When 30-year-old Leslie Templer moved from Baltimore to Fort Lauderdale for her job as a marketer at a drug and alcohol treatment center, she quickly noticed that she was behind some of her male colleagues in one area.
“I’ve been doing marketing for years, and getting to Florida, I’ve learned that I’m way behind in making connections because I can’t join the golf tournaments, and that’s where these guys make their best connections,” Templer said. “I decided it was time to learn how to golf.”
Luckily for her, South Florida’s year-round temperate weather and variety of beautiful golf courses meant no shortage of opportunities to play. But first, she had to learn how. So she signed up for a women’s golf boot camp, taught by Professional Golfers’ Association Class A member Kevin Battersby.
“There’s so much business done on the golf course” Battersby said.
In Templer’s case, her job is referral-based, so she reaches out to doctors, physicians, therapists, and hospitals all over South Florida, which means going to conferences and networking events, where “there’s always a golf tournament involved,” Templer said. “That’s how you make your good connections.”
“It’s easier to make friends with somebody after you’ve been on the golf course for two hours, versus them stopping by your booth and you handing over your business card,” she said. “I was missing out on a lot of that.”
Battersby started the class six months ago, and about 30 women have come through the program so far; everyone from nurses and homemakers to corporate women according to Battersby. He said that though the program was originally designed for women in the business world to keep up with their male colleagues on the golf course, it has also attracted women who just want to know how to play.
“There’s a lot of etiquette involved; where to drive the golf cart, where to stand, who plays first, all of the lingo and stuff they need to know,” Battersby said. “The strength of the program is that a group from one company can come and form a group of people to take the class together.”
Cynthia Malloy, an accountant at Citrix, is one of the women who joined Battersby’s golf camp as part of a company group. She started playing sporadically four years ago.
“I had some basic knowledge of the game, but not much knowledge of the etiquette and when to use what club,” Malloy said. “Now I can discuss golf as small talk and have met some other people at the company through it.”
Most of the women taking the class are beginners, like Templer and 31-year-old Emily Tiernan, a real estate agent from Margate.
“I wanted to learn because I’m a competitive person, and golf has a lot of business benefits to it,” Tiernan said. “As a realtor, I had a client recently who said she really wanted to live near a golf course. So being able to say ‘Oh, i’m learning how to play’…it helps bridge the conversation, especially down here.”
The ladies start by learning the basics of putting, chipping, and gripping the golf club. At one recent class, held at the Toski-Battersby Golf Learning Center at the Broward College North Campus, Battersby began with a short putting lesson, then the women teamed up in a scramble-style competition, chipping and putting to specific holes while Battersby offered grip tips and standing suggestions. That’s where most beginning golfers fail, Battersby said.
“Where most people stumble, is when they go to the tee to practice when they can’t putt or chip. That’s kind of like skipping first, second, third grade and jumping right into the deep end,” he said.
But some women, like 73-year-old Patty Sloan, already have the basics mastered. Sloan has been playing golf for 40-plus years, but said that she continues to take lessons because “you can pick up a bad habit real fast.”
“I’m working on being able to hit the ball harder.

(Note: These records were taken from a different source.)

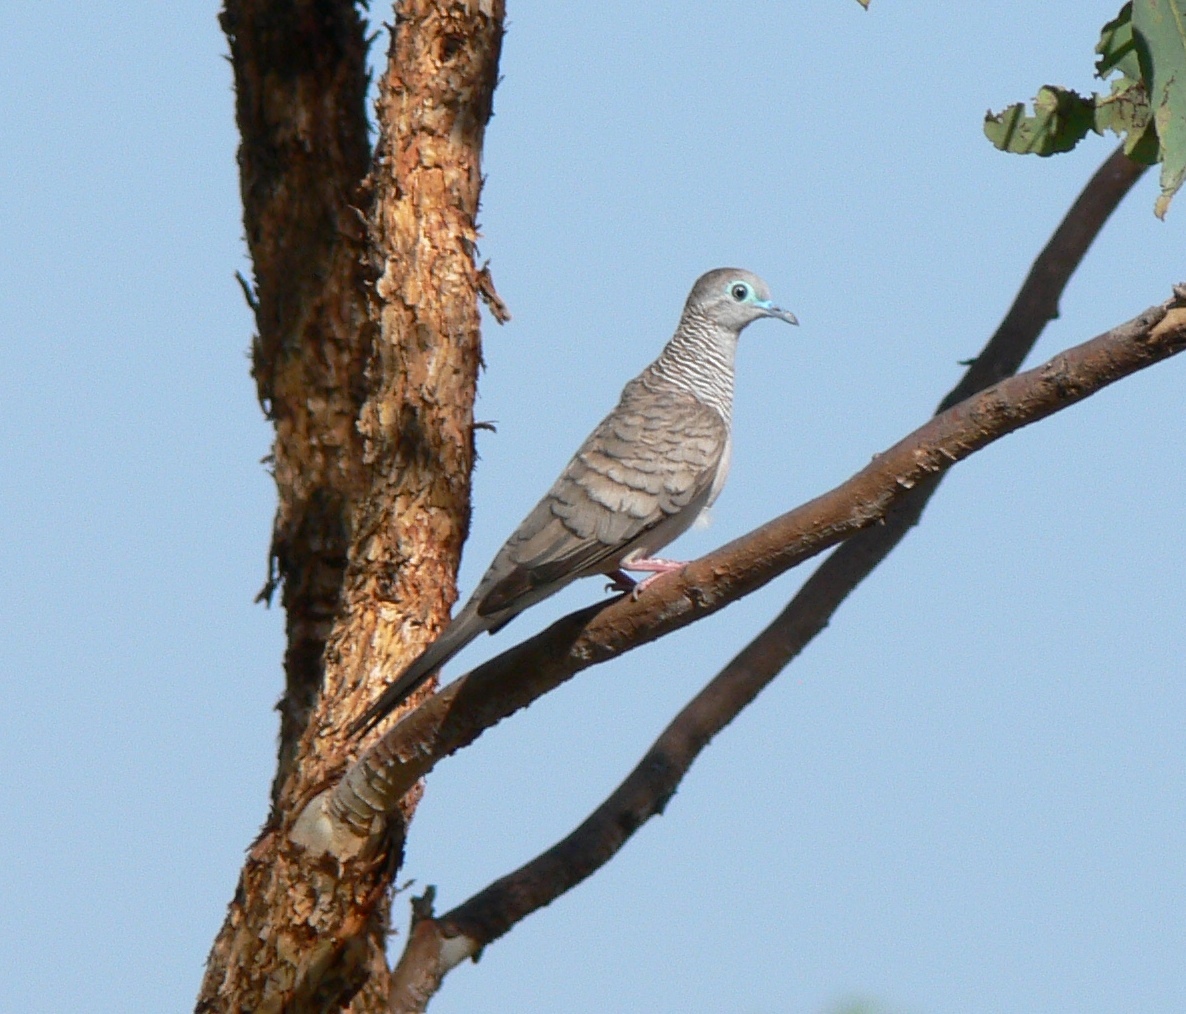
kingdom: Animalia
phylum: Chordata
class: Aves
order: Columbiformes
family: Columbidae
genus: Geopelia
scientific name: Geopelia placida
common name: Peaceful dove
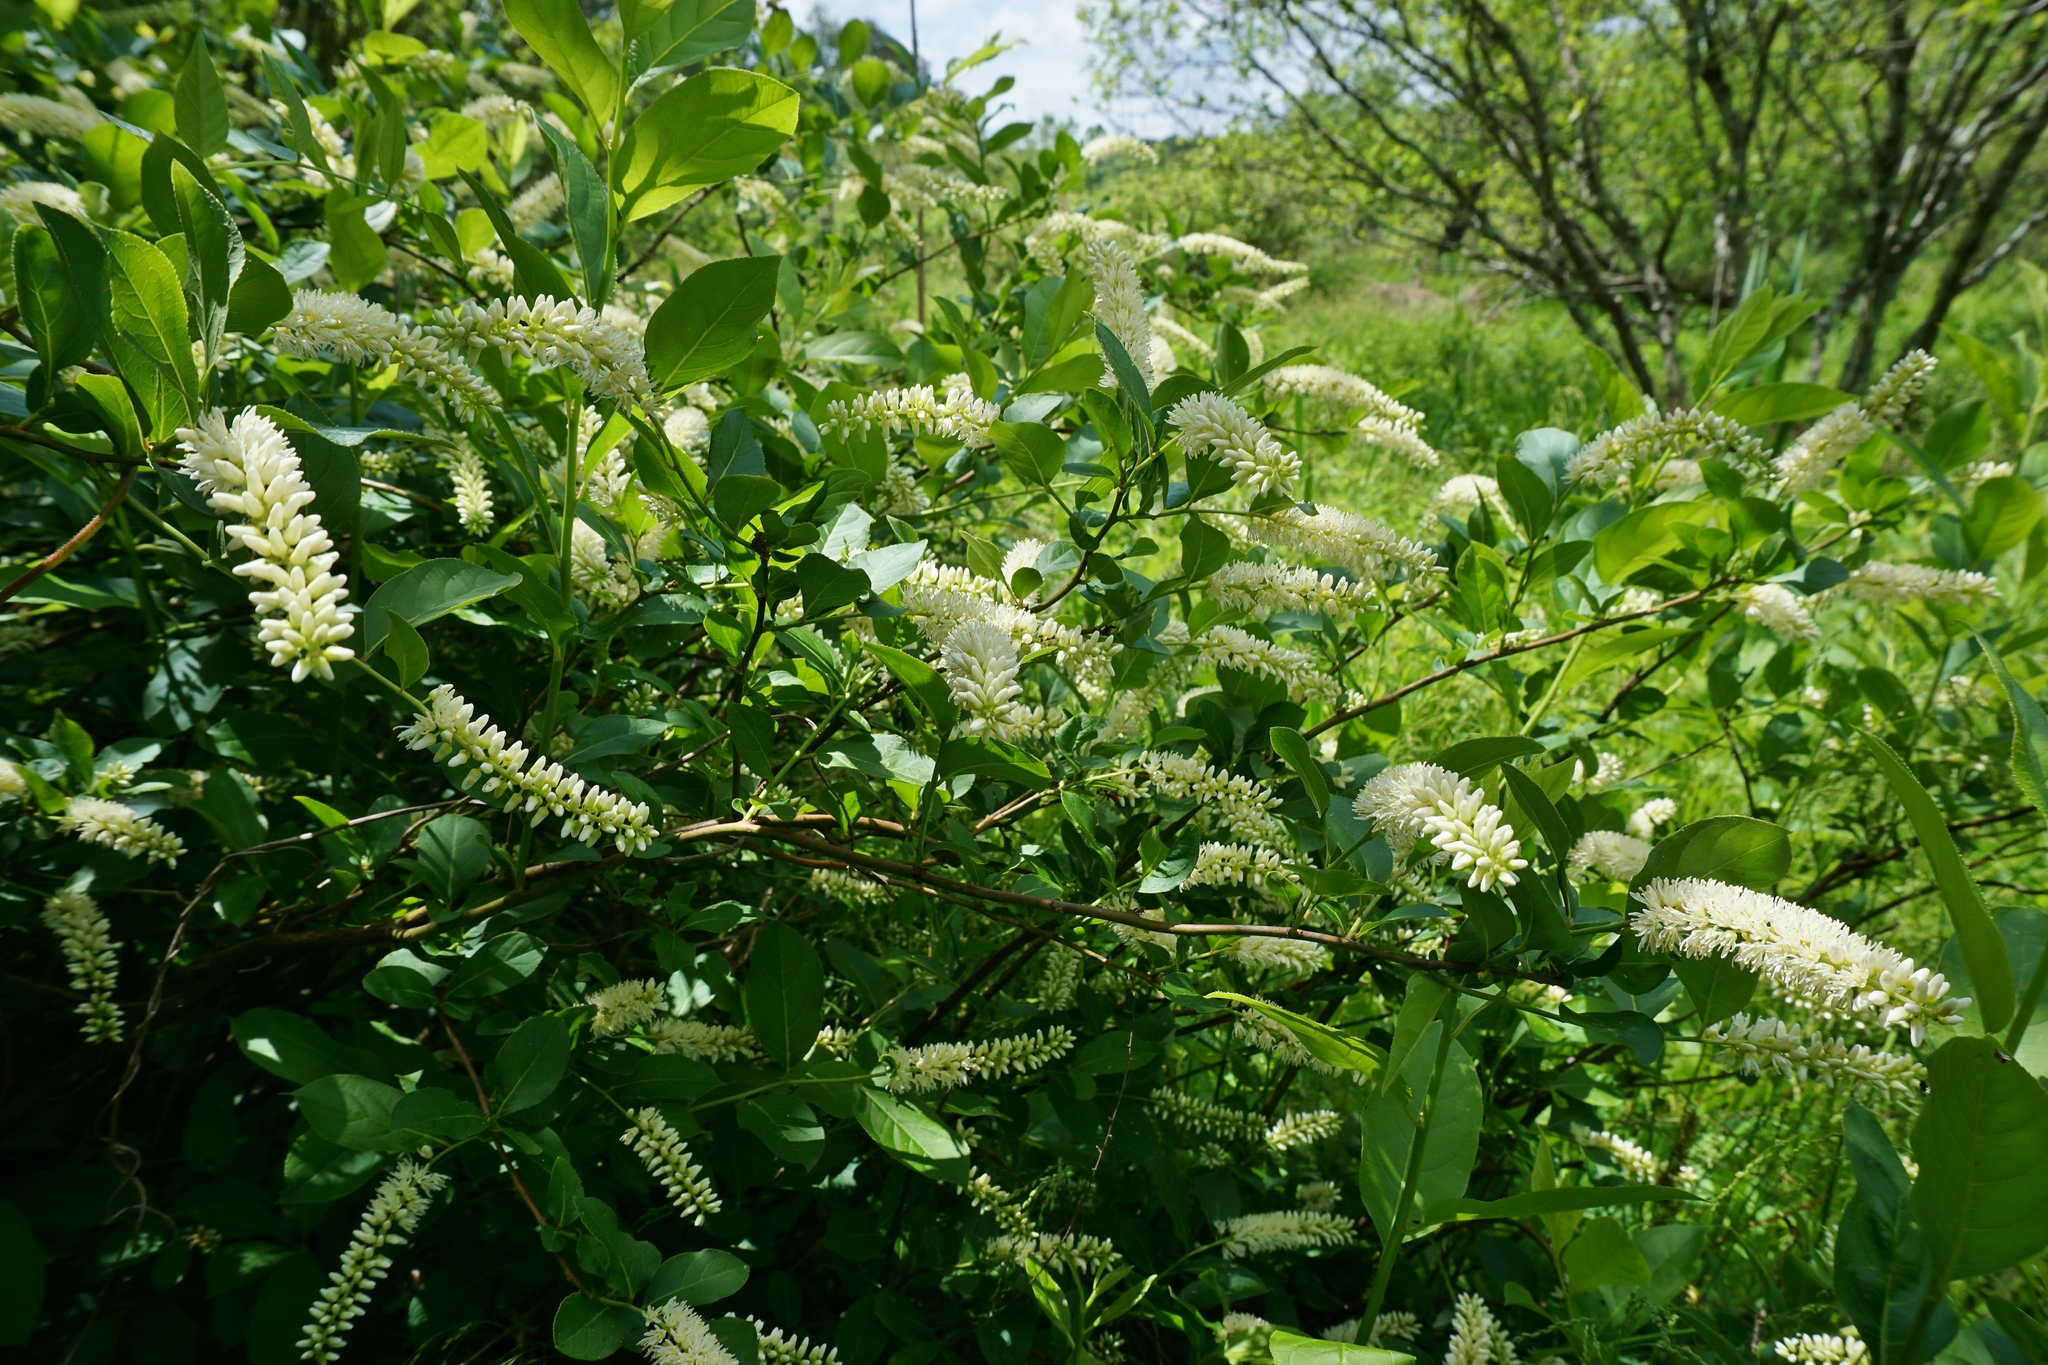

As you get older, you lose a little bit of your swing, so Kevin is working with me to hit the ball farther and straighter,” she said. “He has great technique, very likeable, and easy to work with. He knows the amount of time you’ll need to practice, so he works with that, getting you to play better, and giving you fundamentals.”
Templer said that in her seven classes with Battersby, he has not only helped her master the fundamentals to the point that she feels comfortable entering a charity golf scramble, but she also feels more confident in her ability to compete with the men she works with.
“It costs money to enter the tournaments, and the guys will tell you, ‘Oh, it doesn’t matter how you play, it’s all for fun. But then if you suck … nobody wants to be your partner,” she said. “They’ll be nice to you but at the end they’ll just be annoyed that you made them lose. So it’s worse than if you just didn’t play. I didn’t want to be that person.”